What the task asks :: Exact retyping of the data: please keep every word and drop each picture.

Input data ::
# # #

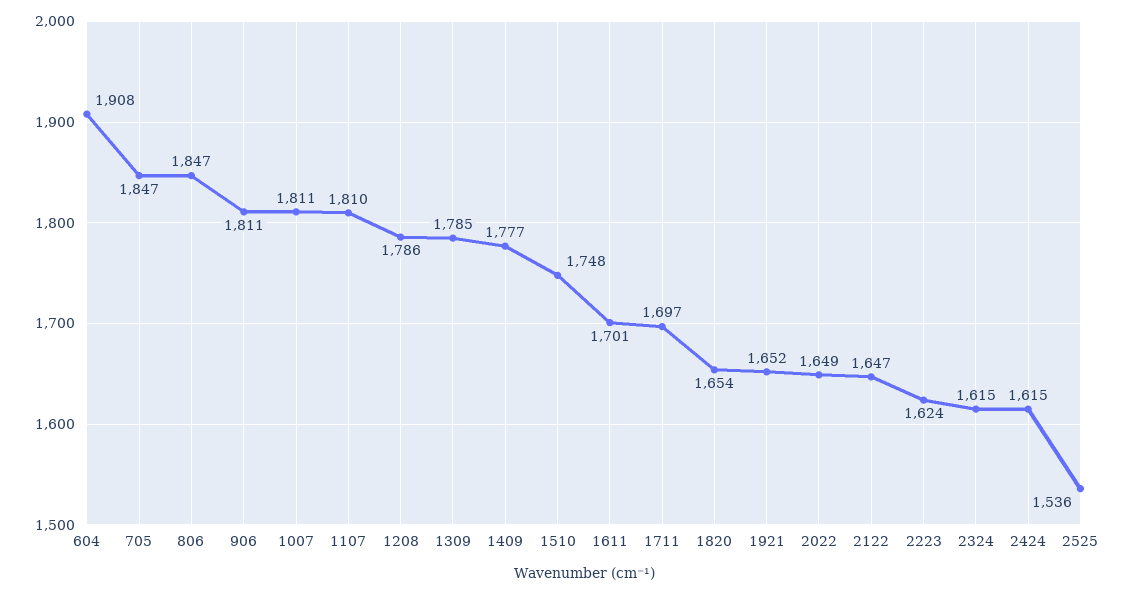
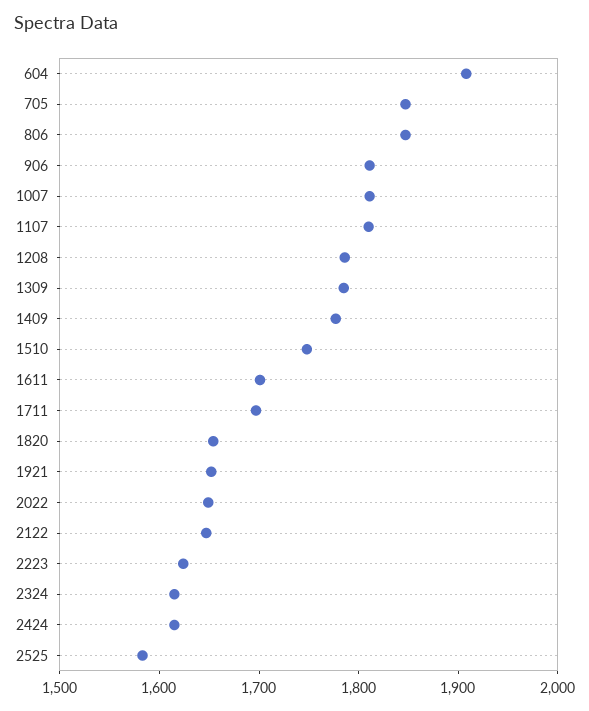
  {
    "604": 1908,
    "705": 1847,
    "806": 1847,
    "906": 1811,
    "1007": 1811,
    "1107": 1810,
    "1208": 1786,
    "1309": 1785,
    "1409": 1777,
    "1510": 1748,
    "1611": 1701,
    "1711": 1697,
    "1820": 1654,
    "1921": 1652,
    "2022": 1649,
    "2122": 1647,
    "2223": 1624,
    "2324": 1615,
    "2424": 1615,
-   "2525": 1536
+   "2525": 1580
  }

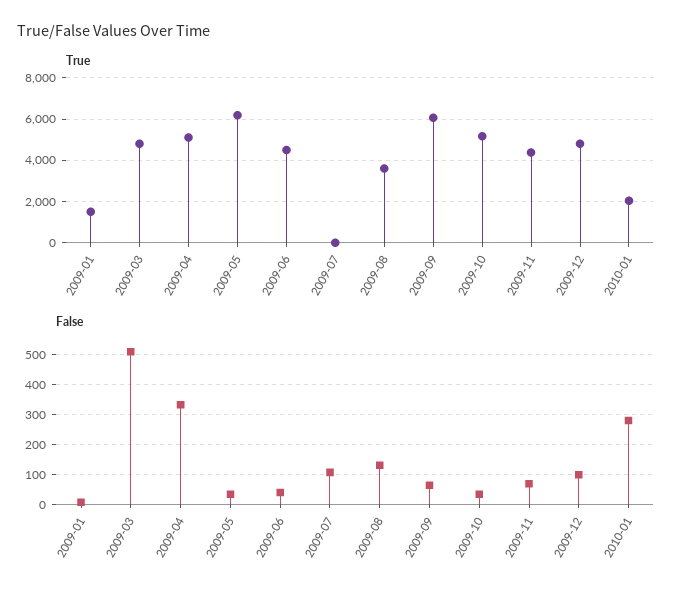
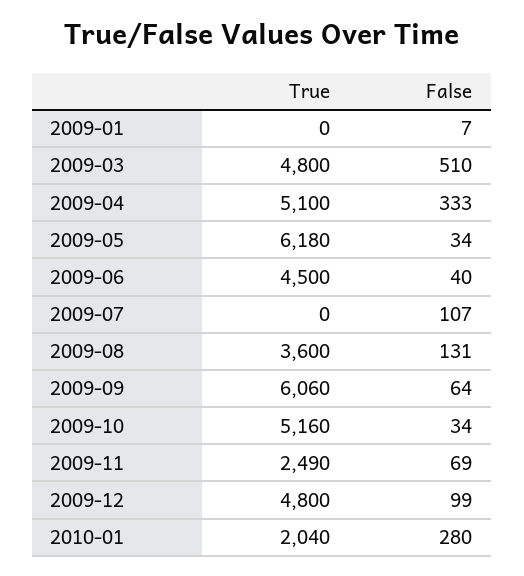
  {
    "True": {
-     "2009-01": 1500,
+     "2009-01": 0,
      "2009-03": 4800,
      "2009-04": 5100,
      "2009-05": 6180,
      "2009-06": 4500,
      "2009-07": 0,
      "2009-08": 3600,
      "2009-09": 6060,
      "2009-10": 5160,
-     "2009-11": 4500,
+     "2009-11": 2490,
      "2009-12": 4800,
      "2010-01": 2040
    },
    "False": {
      "2009-01": 7,
      "2009-03": 510,
      "2009-04": 333,
      "2009-05": 34,
      "2009-06": 40,
      "2009-07": 107,
      "2009-08": 131,
      "2009-09": 64,
      "2009-10": 34,
      "2009-11": 69,
      "2009-12": 99,
      "2010-01": 280
    }
  }

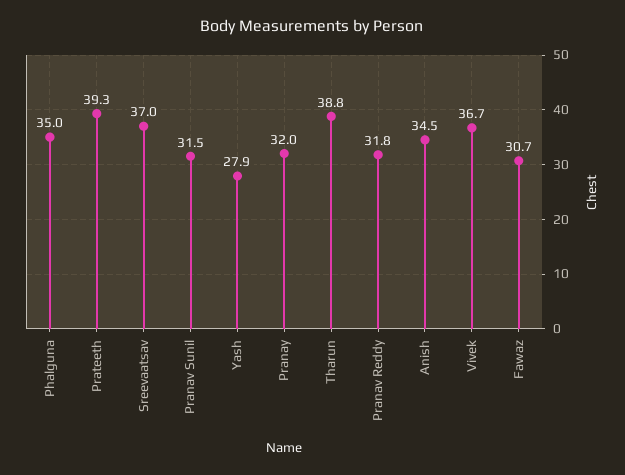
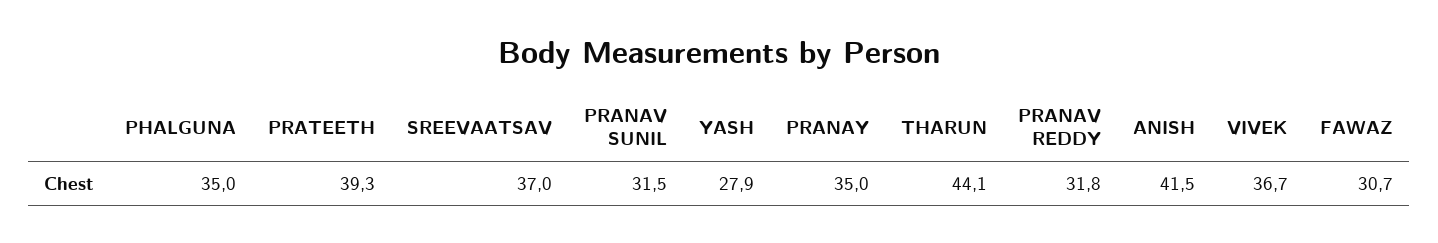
  {
    "Phalguna": 35,
    "Prateeth": 39.3,
    "Sreevaatsav": 37,
    "Pranav Sunil": 31.5,
    "Yash": 27.9,
-   "Pranay": 32,
+   "Pranay": 35,
-   "Tharun": 38.8,
+   "Tharun": 44.1,
    "Pranav Reddy": 31.8,
-   "Anish": 34.5,
+   "Anish": 41.5,
    "Vivek": 36.7,
    "Fawaz": 30.7
  }

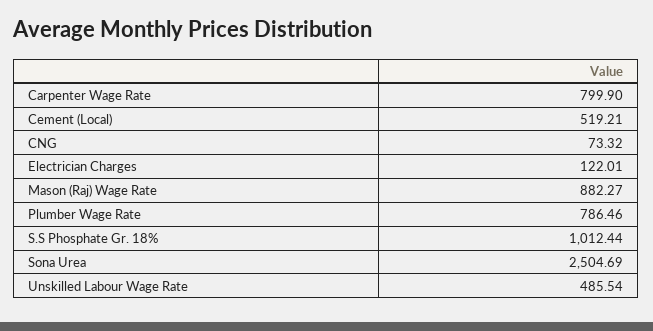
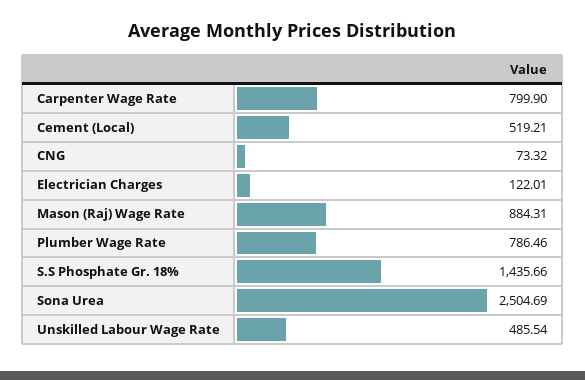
  {
    "Carpenter Wage Rate": 799.9,
    "Cement (Local)": 519.21,
    "CNG": 73.32,
    "Electrician Charges": 122.01,
-   "Mason (Raj) Wage Rate": 882.27,
+   "Mason (Raj) Wage Rate": 884.31,
    "Plumber Wage Rate": 786.46,
-   "S.S Phosphate Gr. 18%": 1012.44,
+   "S.S Phosphate Gr. 18%": 1435.66,
    "Sona Urea": 2504.69,
    "Unskilled Labour Wage Rate": 485.54
  }

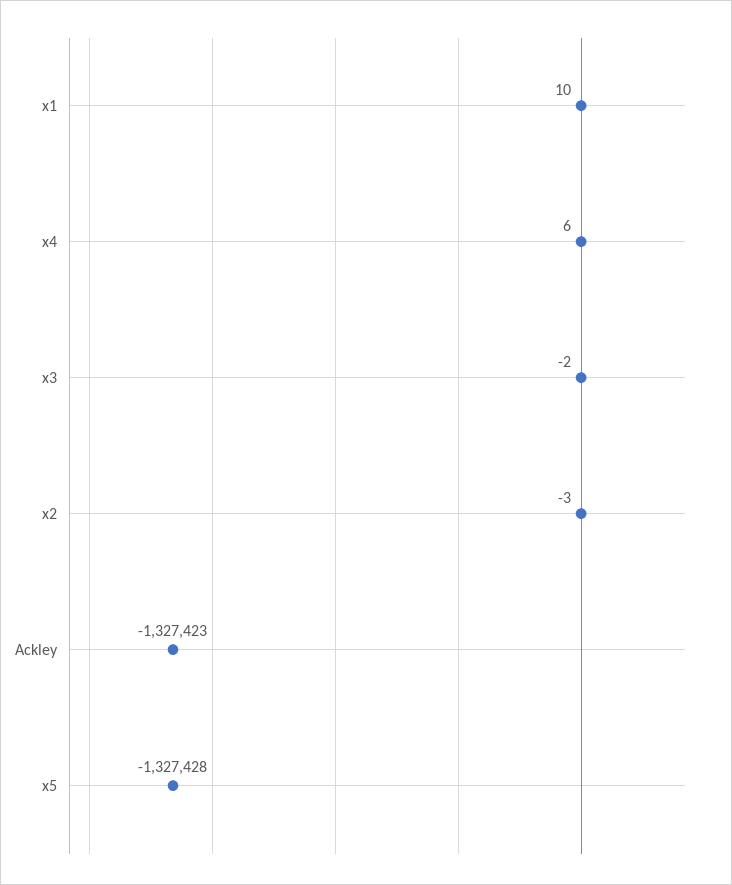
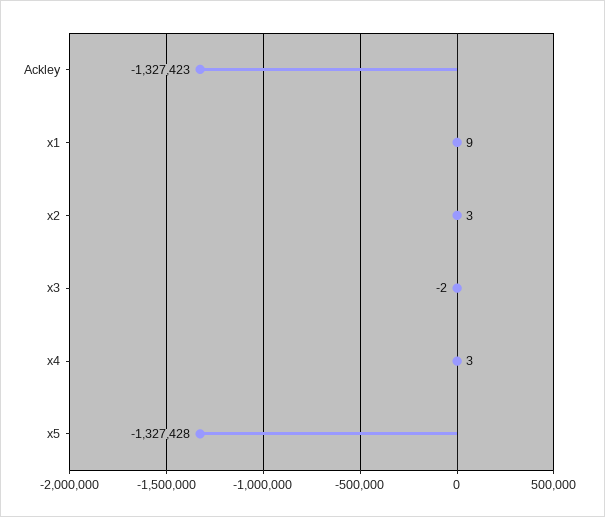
  {
-   "x1": 10,
+   "x1": 9,
-   "x4": 6,
+   "x4": 3,
    "x3": -2,
-   "x2": -3,
+   "x2": 3,
    "Ackley": -1327423,
    "x5": -1327428
  }

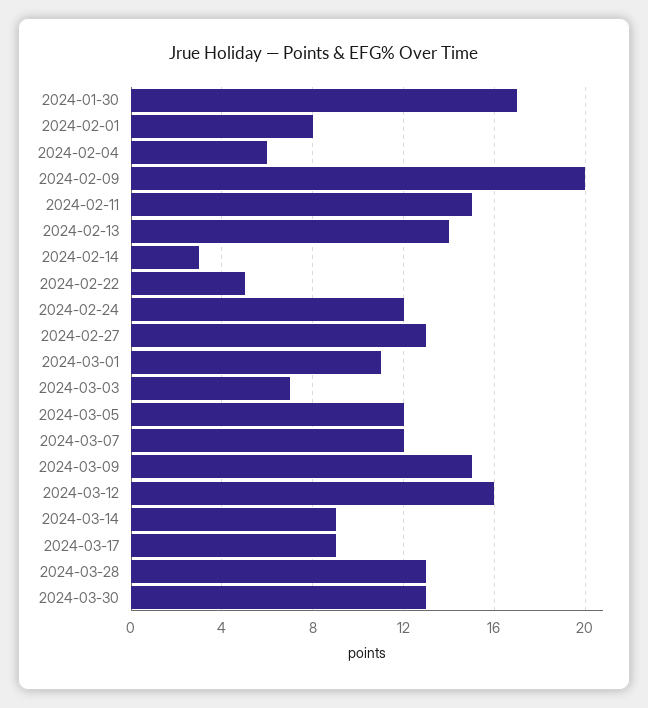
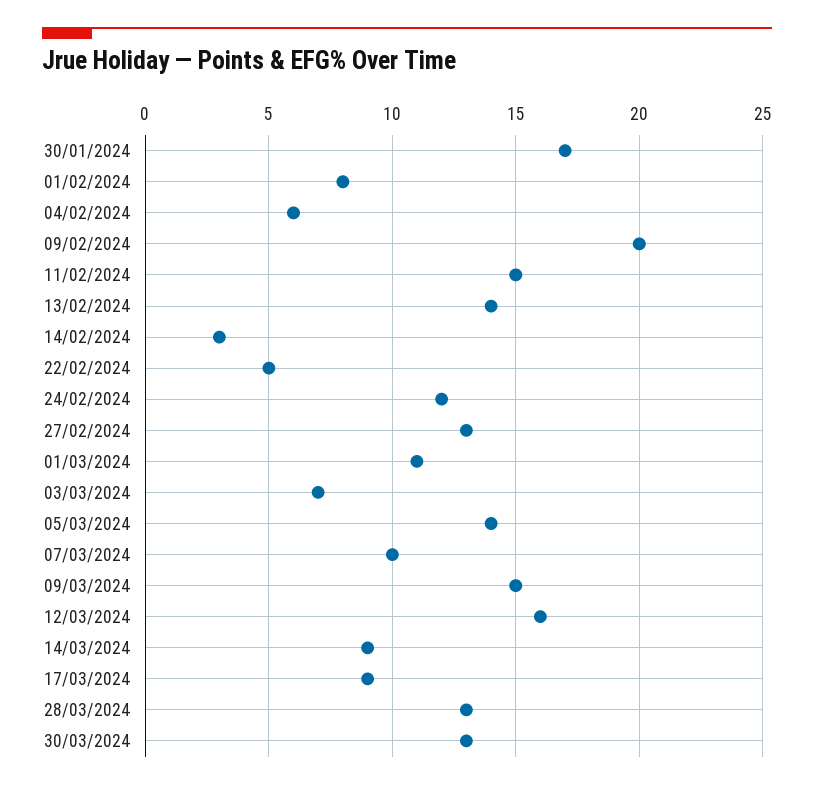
  {
    "2024-01-30": 17,
    "2024-02-01": 8,
    "2024-02-04": 6,
    "2024-02-09": 20,
    "2024-02-11": 15,
    "2024-02-13": 14,
    "2024-02-14": 3,
    "2024-02-22": 5,
    "2024-02-24": 12,
    "2024-02-27": 13,
    "2024-03-01": 11,
    "2024-03-03": 7,
-   "2024-03-05": 12,
+   "2024-03-05": 14,
-   "2024-03-07": 12,
+   "2024-03-07": 10,
    "2024-03-09": 15,
    "2024-03-12": 16,
    "2024-03-14": 9,
    "2024-03-17": 9,
    "2024-03-28": 13,
    "2024-03-30": 13
  }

# # #

Solution to the exercise ::
  {
    "604": 1908,
    "705": 1847,
    "806": 1847,
    "906": 1811,
    "1007": 1811,
    "1107": 1810,
    "1208": 1786,
    "1309": 1785,
    "1409": 1777,
    "1510": 1748,
    "1611": 1701,
    "1711": 1697,
    "1820": 1654,
    "1921": 1652,
    "2022": 1649,
    "2122": 1647,
    "2223": 1624,
    "2324": 1615,
    "2424": 1615,
-   "2525": 1536
+   "2525": 1580
  }

  {
    "True": {
-     "2009-01": 1500,
+     "2009-01": 0,
      "2009-03": 4800,
      "2009-04": 5100,
      "2009-05": 6180,
      "2009-06": 4500,
      "2009-07": 0,
      "2009-08": 3600,
      "2009-09": 6060,
      "2009-10": 5160,
-     "2009-11": 4500,
+     "2009-11": 2490,
      "2009-12": 4800,
      "2010-01": 2040
    },
    "False": {
      "2009-01": 7,
      "2009-03": 510,
      "2009-04": 333,
      "2009-05": 34,
      "2009-06": 40,
      "2009-07": 107,
      "2009-08": 131,
      "2009-09": 64,
      "2009-10": 34,
      "2009-11": 69,
      "2009-12": 99,
      "2010-01": 280
    }
  }

  {
    "Phalguna": 35,
    "Prateeth": 39.3,
    "Sreevaatsav": 37,
    "Pranav Sunil": 31.5,
    "Yash": 27.9,
-   "Pranay": 32,
+   "Pranay": 35,
-   "Tharun": 38.8,
+   "Tharun": 44.1,
    "Pranav Reddy": 31.8,
-   "Anish": 34.5,
+   "Anish": 41.5,
    "Vivek": 36.7,
    "Fawaz": 30.7
  }

  {
    "Carpenter Wage Rate": 799.9,
    "Cement (Local)": 519.21,
    "CNG": 73.32,
    "Electrician Charges": 122.01,
-   "Mason (Raj) Wage Rate": 882.27,
+   "Mason (Raj) Wage Rate": 884.31,
    "Plumber Wage Rate": 786.46,
-   "S.S Phosphate Gr. 18%": 1012.44,
+   "S.S Phosphate Gr. 18%": 1435.66,
    "Sona Urea": 2504.69,
    "Unskilled Labour Wage Rate": 485.54
  }

  {
-   "x1": 10,
+   "x1": 9,
-   "x4": 6,
+   "x4": 3,
    "x3": -2,
-   "x2": -3,
+   "x2": 3,
    "Ackley": -1327423,
    "x5": -1327428
  }

  {
    "2024-01-30": 17,
    "2024-02-01": 8,
    "2024-02-04": 6,
    "2024-02-09": 20,
    "2024-02-11": 15,
    "2024-02-13": 14,
    "2024-02-14": 3,
    "2024-02-22": 5,
    "2024-02-24": 12,
    "2024-02-27": 13,
    "2024-03-01": 11,
    "2024-03-03": 7,
-   "2024-03-05": 12,
+   "2024-03-05": 14,
-   "2024-03-07": 12,
+   "2024-03-07": 10,
    "2024-03-09": 15,
    "2024-03-12": 16,
    "2024-03-14": 9,
    "2024-03-17": 9,
    "2024-03-28": 13,
    "2024-03-30": 13
  }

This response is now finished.